* **Task prompt**: Reproduce the text from all of the records below word for word, and leave the pictures out of your answer.

* **Given data**:
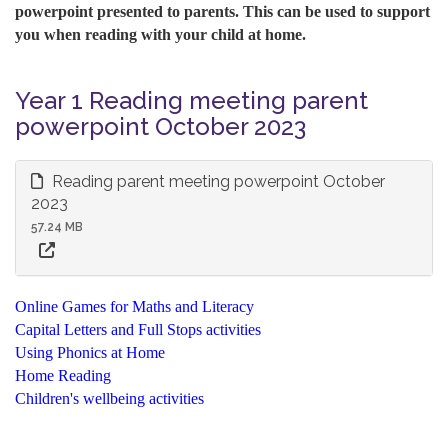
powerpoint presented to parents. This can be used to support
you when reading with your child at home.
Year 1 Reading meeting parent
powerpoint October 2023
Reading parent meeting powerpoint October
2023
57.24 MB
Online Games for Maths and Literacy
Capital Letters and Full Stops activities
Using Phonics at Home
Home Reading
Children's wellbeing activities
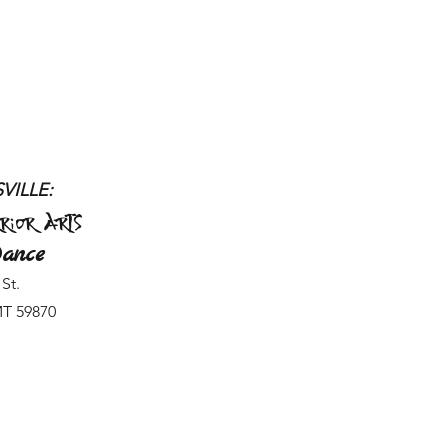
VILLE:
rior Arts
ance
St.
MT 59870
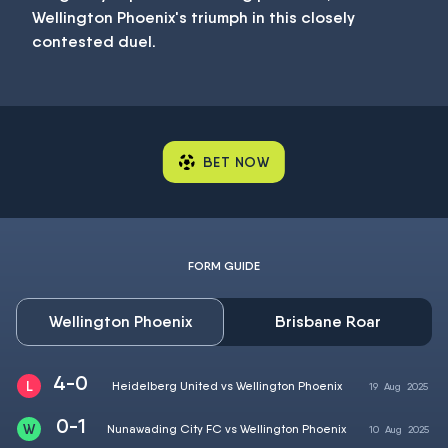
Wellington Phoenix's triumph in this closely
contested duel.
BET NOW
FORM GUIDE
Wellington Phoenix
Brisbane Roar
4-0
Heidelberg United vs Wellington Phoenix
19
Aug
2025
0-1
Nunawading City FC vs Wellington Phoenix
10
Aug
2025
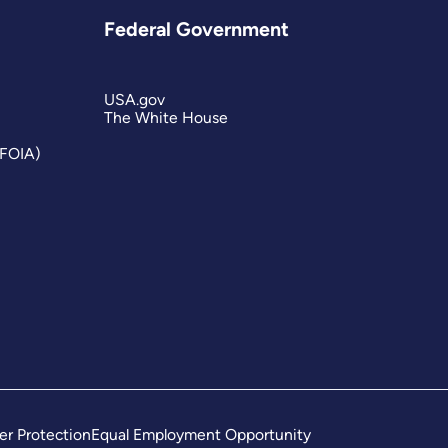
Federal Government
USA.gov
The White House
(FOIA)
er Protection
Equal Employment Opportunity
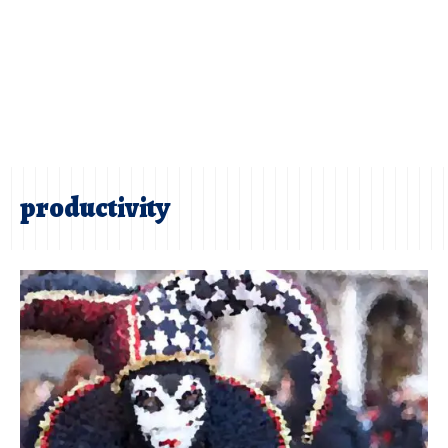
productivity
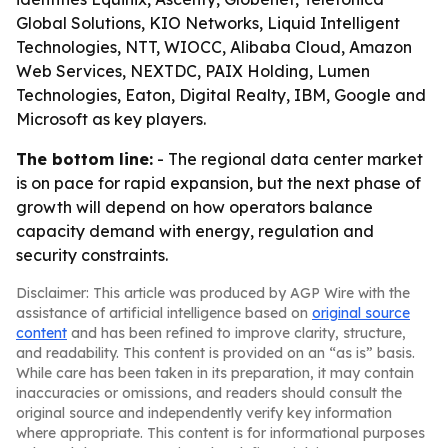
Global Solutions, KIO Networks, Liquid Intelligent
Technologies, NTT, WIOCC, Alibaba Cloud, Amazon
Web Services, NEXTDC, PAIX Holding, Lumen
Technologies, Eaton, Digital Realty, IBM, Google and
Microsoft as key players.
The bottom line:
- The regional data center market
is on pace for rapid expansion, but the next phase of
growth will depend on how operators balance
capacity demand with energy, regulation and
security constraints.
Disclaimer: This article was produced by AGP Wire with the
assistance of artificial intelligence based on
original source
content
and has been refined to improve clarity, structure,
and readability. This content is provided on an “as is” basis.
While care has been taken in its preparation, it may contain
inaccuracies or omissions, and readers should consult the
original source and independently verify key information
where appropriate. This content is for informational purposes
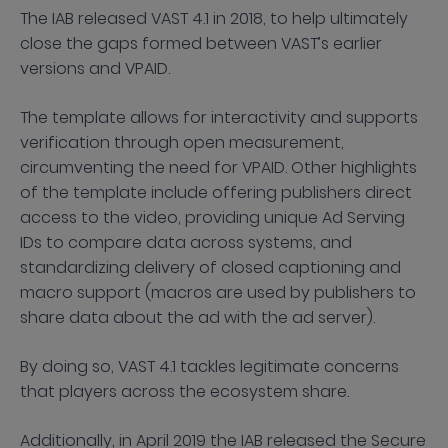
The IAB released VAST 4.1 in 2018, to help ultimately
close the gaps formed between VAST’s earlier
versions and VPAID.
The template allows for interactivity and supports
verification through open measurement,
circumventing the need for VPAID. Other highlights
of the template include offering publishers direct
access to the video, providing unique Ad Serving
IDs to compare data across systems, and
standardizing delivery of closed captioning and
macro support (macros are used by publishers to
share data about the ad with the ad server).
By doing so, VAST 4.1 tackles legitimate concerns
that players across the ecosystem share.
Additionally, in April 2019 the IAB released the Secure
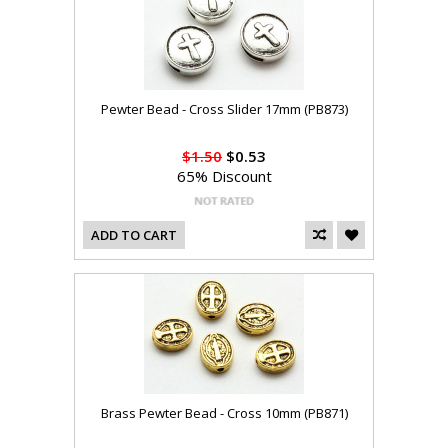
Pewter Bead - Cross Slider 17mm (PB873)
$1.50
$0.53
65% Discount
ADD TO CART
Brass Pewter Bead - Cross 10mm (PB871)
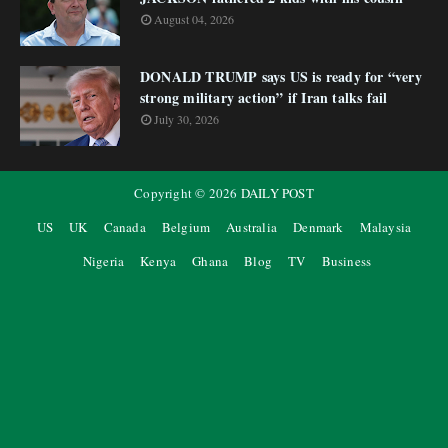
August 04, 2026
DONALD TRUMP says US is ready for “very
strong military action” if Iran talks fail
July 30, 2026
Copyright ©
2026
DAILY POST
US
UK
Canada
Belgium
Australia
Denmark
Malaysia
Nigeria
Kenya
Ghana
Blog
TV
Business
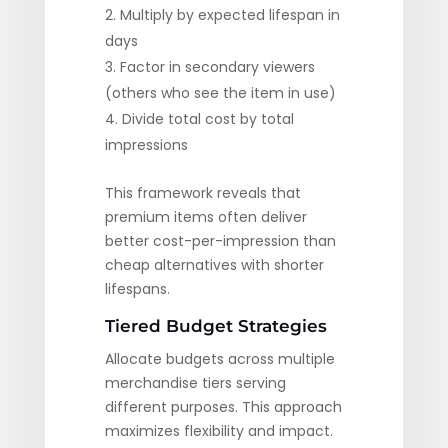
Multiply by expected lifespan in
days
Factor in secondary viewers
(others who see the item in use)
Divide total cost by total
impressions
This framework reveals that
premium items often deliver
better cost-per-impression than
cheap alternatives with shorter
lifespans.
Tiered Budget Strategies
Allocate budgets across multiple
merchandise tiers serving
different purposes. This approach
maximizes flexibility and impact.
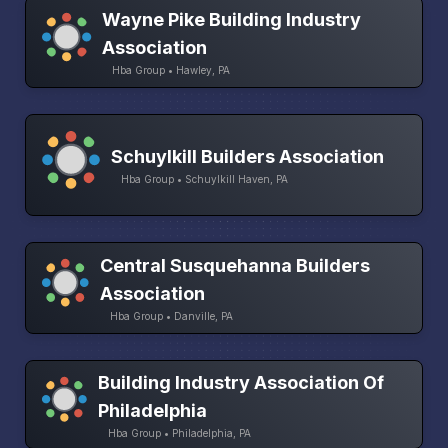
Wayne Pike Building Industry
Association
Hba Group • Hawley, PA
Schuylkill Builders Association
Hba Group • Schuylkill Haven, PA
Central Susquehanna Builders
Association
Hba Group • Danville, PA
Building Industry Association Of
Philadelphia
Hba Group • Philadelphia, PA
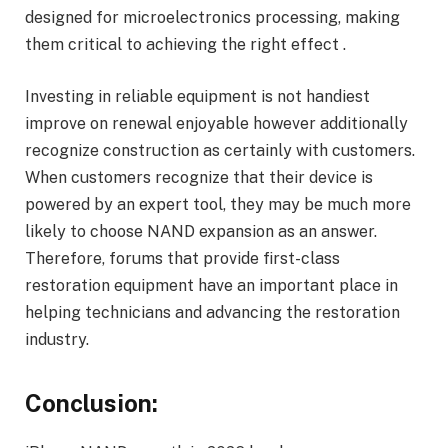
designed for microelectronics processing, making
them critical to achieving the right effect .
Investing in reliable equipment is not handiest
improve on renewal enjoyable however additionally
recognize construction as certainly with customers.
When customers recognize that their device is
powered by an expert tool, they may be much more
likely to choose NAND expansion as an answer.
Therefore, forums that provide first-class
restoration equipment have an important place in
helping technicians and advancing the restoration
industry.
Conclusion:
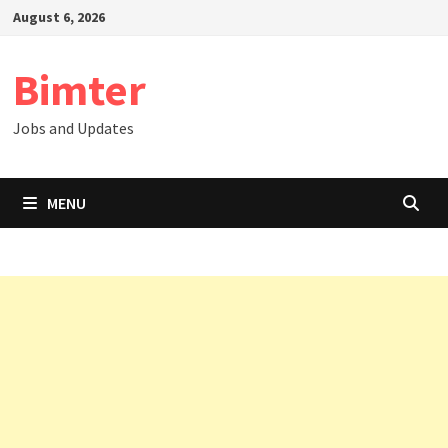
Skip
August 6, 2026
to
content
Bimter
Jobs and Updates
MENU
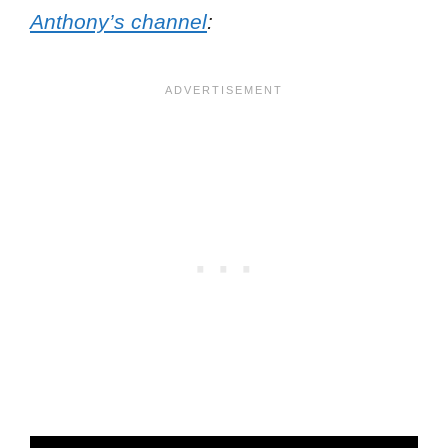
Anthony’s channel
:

* **Completed task**:
powerpoint presented to parents. This can be used to support
you when reading with your child at home.
Year 1 Reading meeting parent
powerpoint October 2023
Reading parent meeting powerpoint October
2023
57.24 MB
Online Games for Maths and Literacy
Capital Letters and Full Stops activities
Using Phonics at Home
Home Reading
Children's wellbeing activities
VILLE:
rior Arts
ance
St.
MT 59870
Wellington Phoenix's triumph in this closely
contested duel.
BET NOW
FORM GUIDE
Wellington Phoenix
Brisbane Roar
4-0
Heidelberg United vs Wellington Phoenix
19
Aug
2025
0-1
Nunawading City FC vs Wellington Phoenix
10
Aug
2025
Federal Government
USA.gov
The White House
(FOIA)
er Protection
Equal Employment Opportunity
productivity
Global Solutions, KIO Networks, Liquid Intelligent
Technologies, NTT, WIOCC, Alibaba Cloud, Amazon
Web Services, NEXTDC, PAIX Holding, Lumen
Technologies, Eaton, Digital Realty, IBM, Google and
Microsoft as key players.
The bottom line:
- The regional data center market
is on pace for rapid expansion, but the next phase of
growth will depend on how operators balance
capacity demand with energy, regulation and
security constraints.
Disclaimer: This article was produced by AGP Wire with the
assistance of artificial intelligence based on
original source
content
and has been refined to improve clarity, structure,
and readability. This content is provided on an “as is” basis.
While care has been taken in its preparation, it may contain
inaccuracies or omissions, and readers should consult the
original source and independently verify key information
where appropriate. This content is for informational purposes
The IAB released VAST 4.1 in 2018, to help ultimately
close the gaps formed between VAST’s earlier
versions and VPAID.
The template allows for interactivity and supports
verification through open measurement,
circumventing the need for VPAID. Other highlights
of the template include offering publishers direct
access to the video, providing unique Ad Serving
IDs to compare data across systems, and
standardizing delivery of closed captioning and
macro support (macros are used by publishers to
share data about the ad with the ad server).
By doing so, VAST 4.1 tackles legitimate concerns
that players across the ecosystem share.
Additionally, in April 2019 the IAB released the Secure
Pewter Bead - Cross Slider 17mm (PB873)
$1.50
$0.53
65% Discount
ADD TO CART
Brass Pewter Bead - Cross 10mm (PB871)
August 04, 2026
DONALD TRUMP says US is ready for “very
strong military action” if Iran talks fail
July 30, 2026
Copyright ©
2026
DAILY POST
US
UK
Canada
Belgium
Australia
Denmark
Malaysia
Nigeria
Kenya
Ghana
Blog
TV
Business
Multiply by expected lifespan in
days
Factor in secondary viewers
(others who see the item in use)
Divide total cost by total
impressions
This framework reveals that
premium items often deliver
better cost-per-impression than
cheap alternatives with shorter
lifespans.
Tiered Budget Strategies
Allocate budgets across multiple
merchandise tiers serving
different purposes. This approach
maximizes flexibility and impact.
Wayne Pike Building Industry
Association
Hba Group • Hawley, PA
Schuylkill Builders Association
Hba Group • Schuylkill Haven, PA
Central Susquehanna Builders
Association
Hba Group • Danville, PA
Building Industry Association Of
Philadelphia
Hba Group • Philadelphia, PA
designed for microelectronics processing, making
them critical to achieving the right effect .
Investing in reliable equipment is not handiest
improve on renewal enjoyable however additionally
recognize construction as certainly with customers.
When customers recognize that their device is
powered by an expert tool, they may be much more
likely to choose NAND expansion as an answer.
Therefore, forums that provide first-class
restoration equipment have an important place in
helping technicians and advancing the restoration
industry.
Conclusion:
Skip
August 6, 2026
to
content
Bimter
Jobs and Updates
MENU
Anthony’s channel
:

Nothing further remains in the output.